Exercise instructions
- A) Check these statements against the passage about the Science Commons mural below, answering yes or no for each and quoting the words that decide it: (i) The mural was made over three days. (ii) The writer's past lab was on the eighth level of University Hall. (iii) The past lab had windows facing east.
- B) List every name of a person, place, school or event that appears in the passage about the Science Commons mural below.
- C) Pick up the passage about the Science Commons mural below at its last sentence and write what comes next.

Selected extract

=== Section Start ===

If you've been on the ninth floor of Science Commons just outside the Synbridge space, a striking mural would likely have caught your attention. This mural was created by U of L master's student, Elijah Dueck (BSc '17), over three days especially for the Big Bang Weekend.
I was taken aback by the sheer amount of light flooding the ninth level. Before the Science Commons, there were late nights sequestered in the often dark and cozy corners of my past lab. Sure, we were on the eighth level of University Hall and had windows overlooking the west, yet that lab space was never meant to house a science lab and it truly felt like it, despite our best efforts to arrange our instruments and supplies in whatever rooms were made available to us. So, in all honesty, I was pretty overwhelmed when standing out in the open corridors of the new building, just staring up and looking at this big, blank glass wall I could draw on. In the Science Commons, I like how the concrete and glass corridors cut off abruptly before the day outside. After many quiet and subdued days in close confines, it is now the light that really strikes me, so the mural began with a perspective study of our new home.

=== Section End ===

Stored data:
=== Section Start ===

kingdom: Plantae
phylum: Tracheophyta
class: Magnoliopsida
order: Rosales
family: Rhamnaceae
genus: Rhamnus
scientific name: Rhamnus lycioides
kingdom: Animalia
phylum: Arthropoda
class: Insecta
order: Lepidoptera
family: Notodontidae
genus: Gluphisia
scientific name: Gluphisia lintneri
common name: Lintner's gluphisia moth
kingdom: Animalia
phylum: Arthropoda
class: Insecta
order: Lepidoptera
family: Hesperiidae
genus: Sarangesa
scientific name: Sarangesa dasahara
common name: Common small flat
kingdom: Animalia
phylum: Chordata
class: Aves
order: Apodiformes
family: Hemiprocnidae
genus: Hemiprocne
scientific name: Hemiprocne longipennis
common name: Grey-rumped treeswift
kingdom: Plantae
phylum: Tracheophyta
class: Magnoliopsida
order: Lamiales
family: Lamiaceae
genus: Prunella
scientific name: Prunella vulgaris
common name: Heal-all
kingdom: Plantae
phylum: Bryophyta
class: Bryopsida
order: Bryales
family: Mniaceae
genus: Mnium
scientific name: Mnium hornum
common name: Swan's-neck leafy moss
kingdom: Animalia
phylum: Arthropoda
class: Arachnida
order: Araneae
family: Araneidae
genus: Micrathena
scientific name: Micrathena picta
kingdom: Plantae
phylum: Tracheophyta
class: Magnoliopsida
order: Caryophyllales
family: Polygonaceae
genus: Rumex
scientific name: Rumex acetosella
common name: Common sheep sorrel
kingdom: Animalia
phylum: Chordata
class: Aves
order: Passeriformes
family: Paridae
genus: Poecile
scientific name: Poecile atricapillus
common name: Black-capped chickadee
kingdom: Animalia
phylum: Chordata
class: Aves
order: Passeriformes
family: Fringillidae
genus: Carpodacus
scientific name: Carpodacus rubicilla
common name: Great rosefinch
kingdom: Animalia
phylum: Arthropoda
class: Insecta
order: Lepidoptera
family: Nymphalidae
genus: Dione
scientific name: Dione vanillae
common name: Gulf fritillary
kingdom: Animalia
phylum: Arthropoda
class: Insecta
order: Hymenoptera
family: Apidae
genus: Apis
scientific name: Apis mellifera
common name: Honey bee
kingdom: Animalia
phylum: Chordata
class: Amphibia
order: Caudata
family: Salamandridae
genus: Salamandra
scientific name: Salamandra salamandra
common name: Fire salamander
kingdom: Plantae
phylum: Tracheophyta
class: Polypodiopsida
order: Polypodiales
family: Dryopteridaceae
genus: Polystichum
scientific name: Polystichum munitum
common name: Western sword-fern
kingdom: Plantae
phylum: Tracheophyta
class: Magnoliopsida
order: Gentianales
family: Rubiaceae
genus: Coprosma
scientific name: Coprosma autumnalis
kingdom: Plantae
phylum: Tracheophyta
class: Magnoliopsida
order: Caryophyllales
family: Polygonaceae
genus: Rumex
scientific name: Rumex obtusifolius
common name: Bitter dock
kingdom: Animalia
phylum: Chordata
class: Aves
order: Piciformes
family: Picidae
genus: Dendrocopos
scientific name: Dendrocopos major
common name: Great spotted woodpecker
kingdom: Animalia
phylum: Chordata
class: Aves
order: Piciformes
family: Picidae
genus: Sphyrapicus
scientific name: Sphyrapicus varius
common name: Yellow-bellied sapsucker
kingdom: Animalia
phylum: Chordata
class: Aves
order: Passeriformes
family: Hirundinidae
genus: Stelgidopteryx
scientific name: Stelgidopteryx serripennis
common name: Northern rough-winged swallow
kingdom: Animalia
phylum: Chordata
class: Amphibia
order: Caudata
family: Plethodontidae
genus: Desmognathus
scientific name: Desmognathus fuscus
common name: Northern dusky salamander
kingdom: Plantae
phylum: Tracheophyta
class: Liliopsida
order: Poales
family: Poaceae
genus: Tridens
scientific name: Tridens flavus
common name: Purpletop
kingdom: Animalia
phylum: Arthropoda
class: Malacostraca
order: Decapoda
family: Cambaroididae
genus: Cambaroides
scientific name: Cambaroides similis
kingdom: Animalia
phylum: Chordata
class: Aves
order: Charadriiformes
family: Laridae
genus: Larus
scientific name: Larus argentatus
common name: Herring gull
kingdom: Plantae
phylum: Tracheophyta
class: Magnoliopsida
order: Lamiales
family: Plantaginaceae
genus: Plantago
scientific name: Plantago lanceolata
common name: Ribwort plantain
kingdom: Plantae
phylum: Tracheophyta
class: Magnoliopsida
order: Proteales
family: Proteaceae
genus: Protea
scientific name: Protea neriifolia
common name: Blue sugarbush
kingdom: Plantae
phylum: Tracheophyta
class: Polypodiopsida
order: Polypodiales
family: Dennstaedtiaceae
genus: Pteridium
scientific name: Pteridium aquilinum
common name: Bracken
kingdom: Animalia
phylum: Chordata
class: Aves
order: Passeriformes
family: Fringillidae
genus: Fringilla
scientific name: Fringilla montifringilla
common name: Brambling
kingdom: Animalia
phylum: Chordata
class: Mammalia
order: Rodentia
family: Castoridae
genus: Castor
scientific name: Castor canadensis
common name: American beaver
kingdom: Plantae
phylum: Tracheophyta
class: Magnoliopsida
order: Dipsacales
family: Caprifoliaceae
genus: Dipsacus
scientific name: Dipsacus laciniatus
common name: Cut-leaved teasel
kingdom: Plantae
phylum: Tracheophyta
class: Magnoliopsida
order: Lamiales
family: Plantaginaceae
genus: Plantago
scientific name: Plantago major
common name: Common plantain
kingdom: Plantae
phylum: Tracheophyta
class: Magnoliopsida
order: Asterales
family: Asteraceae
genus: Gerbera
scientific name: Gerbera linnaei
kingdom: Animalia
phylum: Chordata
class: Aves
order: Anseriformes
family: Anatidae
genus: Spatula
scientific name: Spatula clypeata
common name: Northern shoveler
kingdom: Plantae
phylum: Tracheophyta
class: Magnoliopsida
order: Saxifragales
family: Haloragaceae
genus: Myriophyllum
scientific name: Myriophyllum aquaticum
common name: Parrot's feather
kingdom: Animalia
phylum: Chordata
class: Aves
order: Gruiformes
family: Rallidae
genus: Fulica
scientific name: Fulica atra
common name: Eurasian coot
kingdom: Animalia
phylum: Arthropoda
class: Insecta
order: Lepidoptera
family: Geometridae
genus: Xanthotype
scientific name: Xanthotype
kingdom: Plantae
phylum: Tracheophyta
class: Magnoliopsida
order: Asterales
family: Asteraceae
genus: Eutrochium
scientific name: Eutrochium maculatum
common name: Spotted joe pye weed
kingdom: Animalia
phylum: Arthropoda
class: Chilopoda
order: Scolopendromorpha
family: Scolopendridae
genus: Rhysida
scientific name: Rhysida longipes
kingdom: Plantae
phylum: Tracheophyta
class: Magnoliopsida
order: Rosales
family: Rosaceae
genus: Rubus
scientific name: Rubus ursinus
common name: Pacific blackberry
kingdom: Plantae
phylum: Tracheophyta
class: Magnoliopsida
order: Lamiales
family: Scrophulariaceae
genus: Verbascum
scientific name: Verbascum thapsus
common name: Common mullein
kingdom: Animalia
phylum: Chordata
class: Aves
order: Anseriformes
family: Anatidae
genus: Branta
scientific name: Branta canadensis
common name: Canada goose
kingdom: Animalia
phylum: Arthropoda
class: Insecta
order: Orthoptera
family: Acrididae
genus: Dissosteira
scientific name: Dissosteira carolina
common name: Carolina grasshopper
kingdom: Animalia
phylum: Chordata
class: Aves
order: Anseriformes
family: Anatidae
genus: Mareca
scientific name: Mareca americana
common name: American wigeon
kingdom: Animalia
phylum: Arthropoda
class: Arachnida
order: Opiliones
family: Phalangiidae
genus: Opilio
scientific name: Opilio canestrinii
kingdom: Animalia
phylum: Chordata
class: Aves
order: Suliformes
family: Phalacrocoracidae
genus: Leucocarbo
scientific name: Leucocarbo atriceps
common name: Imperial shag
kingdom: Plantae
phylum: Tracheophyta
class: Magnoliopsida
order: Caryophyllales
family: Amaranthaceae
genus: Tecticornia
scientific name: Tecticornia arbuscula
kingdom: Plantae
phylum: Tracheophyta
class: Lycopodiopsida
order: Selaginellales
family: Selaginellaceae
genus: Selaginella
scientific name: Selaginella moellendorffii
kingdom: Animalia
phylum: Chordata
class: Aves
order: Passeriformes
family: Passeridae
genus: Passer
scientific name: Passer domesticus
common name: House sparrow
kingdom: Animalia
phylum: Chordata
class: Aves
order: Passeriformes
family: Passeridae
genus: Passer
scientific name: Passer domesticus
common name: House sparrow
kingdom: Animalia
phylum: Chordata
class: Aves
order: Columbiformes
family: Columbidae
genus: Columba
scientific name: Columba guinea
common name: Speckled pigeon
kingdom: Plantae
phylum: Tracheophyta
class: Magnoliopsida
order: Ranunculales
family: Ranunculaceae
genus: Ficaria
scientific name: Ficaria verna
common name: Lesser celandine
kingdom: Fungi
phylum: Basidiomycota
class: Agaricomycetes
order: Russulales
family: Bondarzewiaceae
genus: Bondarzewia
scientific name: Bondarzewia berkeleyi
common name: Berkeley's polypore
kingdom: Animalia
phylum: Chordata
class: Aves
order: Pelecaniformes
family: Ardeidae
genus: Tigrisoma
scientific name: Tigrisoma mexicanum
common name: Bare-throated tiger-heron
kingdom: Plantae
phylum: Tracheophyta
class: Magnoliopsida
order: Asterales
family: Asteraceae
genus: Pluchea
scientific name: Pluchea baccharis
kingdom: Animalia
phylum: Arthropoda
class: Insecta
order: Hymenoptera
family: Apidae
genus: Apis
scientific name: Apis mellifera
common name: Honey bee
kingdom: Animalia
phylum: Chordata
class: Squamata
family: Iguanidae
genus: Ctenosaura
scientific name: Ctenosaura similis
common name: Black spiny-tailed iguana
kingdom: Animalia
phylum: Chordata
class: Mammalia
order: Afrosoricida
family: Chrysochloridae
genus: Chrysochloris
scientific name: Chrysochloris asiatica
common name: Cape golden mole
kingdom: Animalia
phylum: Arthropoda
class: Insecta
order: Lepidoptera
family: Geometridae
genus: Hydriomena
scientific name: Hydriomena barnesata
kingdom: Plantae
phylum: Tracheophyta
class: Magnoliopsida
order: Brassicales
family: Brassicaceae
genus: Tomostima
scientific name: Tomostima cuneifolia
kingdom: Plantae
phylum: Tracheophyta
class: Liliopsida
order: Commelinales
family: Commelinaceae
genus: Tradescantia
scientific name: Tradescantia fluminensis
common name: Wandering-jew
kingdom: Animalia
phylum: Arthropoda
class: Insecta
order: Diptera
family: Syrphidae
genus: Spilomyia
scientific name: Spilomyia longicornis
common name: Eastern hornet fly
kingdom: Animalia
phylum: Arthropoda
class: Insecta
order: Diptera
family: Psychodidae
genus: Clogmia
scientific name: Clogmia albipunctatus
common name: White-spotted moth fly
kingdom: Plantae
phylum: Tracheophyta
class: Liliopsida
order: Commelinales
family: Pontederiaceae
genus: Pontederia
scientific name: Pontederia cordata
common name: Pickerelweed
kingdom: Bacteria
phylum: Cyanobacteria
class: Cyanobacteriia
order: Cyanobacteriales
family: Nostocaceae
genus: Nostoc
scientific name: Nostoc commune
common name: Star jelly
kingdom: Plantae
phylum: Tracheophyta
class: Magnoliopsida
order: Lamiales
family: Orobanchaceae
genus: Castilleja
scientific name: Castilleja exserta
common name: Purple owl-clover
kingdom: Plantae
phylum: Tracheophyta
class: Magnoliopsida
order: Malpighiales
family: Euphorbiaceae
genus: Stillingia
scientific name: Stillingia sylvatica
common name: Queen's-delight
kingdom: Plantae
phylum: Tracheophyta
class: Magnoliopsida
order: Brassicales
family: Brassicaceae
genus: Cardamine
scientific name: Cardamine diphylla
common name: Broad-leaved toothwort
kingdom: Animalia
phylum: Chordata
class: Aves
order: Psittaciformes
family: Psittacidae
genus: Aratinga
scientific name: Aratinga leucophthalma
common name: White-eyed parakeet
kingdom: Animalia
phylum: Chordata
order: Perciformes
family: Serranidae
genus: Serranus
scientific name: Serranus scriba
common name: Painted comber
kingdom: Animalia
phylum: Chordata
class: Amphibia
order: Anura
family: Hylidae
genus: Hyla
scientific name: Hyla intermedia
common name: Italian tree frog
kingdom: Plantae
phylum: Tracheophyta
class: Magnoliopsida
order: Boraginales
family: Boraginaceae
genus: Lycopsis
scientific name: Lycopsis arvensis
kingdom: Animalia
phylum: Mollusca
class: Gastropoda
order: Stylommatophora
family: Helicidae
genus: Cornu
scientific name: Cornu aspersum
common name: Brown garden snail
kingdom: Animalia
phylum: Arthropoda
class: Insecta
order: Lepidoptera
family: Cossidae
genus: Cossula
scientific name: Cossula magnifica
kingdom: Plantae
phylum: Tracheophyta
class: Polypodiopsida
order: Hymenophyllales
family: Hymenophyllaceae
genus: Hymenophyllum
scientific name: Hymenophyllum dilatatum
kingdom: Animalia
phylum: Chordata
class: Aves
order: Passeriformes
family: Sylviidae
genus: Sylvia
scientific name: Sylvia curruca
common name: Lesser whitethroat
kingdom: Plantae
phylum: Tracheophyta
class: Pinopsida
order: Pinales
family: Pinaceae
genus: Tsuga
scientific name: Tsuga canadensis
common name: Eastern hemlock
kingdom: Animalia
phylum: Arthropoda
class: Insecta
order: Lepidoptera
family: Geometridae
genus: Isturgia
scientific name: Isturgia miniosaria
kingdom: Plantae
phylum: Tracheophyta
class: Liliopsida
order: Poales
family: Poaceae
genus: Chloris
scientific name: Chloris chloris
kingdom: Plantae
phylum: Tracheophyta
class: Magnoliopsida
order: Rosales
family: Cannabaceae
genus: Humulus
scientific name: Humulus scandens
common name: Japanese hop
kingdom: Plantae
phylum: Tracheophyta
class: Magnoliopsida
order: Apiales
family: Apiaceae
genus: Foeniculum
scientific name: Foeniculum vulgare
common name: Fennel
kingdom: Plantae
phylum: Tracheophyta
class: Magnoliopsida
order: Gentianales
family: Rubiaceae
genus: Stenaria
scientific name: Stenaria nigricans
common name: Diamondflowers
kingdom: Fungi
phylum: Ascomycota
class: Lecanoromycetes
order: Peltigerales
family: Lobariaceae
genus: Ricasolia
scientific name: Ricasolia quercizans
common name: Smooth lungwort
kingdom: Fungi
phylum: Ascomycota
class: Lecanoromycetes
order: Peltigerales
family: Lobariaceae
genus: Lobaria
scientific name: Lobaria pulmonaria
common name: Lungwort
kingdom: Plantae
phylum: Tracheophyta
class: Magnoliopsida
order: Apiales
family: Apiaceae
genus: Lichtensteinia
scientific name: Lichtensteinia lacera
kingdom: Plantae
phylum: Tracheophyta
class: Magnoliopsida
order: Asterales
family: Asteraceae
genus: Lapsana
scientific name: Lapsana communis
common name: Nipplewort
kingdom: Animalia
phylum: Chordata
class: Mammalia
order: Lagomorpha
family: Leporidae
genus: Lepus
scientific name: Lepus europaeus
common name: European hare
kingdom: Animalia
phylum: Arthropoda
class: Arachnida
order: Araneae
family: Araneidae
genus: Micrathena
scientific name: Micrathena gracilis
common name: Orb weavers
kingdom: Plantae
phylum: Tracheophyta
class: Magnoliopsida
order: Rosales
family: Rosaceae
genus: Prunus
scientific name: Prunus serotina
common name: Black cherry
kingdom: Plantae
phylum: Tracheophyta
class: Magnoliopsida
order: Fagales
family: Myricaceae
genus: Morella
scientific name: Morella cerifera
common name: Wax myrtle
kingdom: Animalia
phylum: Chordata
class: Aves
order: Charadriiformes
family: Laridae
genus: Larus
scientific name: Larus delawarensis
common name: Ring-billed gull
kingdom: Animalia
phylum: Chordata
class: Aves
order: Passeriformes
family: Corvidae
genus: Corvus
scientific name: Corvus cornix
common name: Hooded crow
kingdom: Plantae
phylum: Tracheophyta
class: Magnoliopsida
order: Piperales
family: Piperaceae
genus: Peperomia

=== Section End ===

Outputs by task
- A)
(i) Yes: "over three days especially for the Big Bang Weekend"
(ii) Yes: "we were on the eighth level of University Hall"
(iii) No: "had windows overlooking the west"

- B) Science Commons, Synbridge, U of L, Elijah Dueck, Big Bang Weekend, University Hall

- C)
The science… there is theory alongside legitimate nucleic acid and protein structures present, yet what I hope to have emphasized here is the physical and mental labour exerted upon conducting scientific inquiries. Although a lot of it does happen behind the eyes, research then requires a great amount of action – keeping a sequence of technically precise procedures in mind while moving from one instrument to the next. As science is concerned with causative interactions between physical bodies, so too are scientists moved. In the case of cardio, and before the Science Commons, it would not be an uncommon sight to see an assayer running flights of stairs as the equipment for an experiment was split across the seventh and eighth levels of UHall!
Therefore, with this mural I hope to have captured the quiet, yet essential, physicality underlying science. Often portrayed as a docile pursuit, merely requiring the use of pure intellect, science requires flesh and blood people to make discoveries.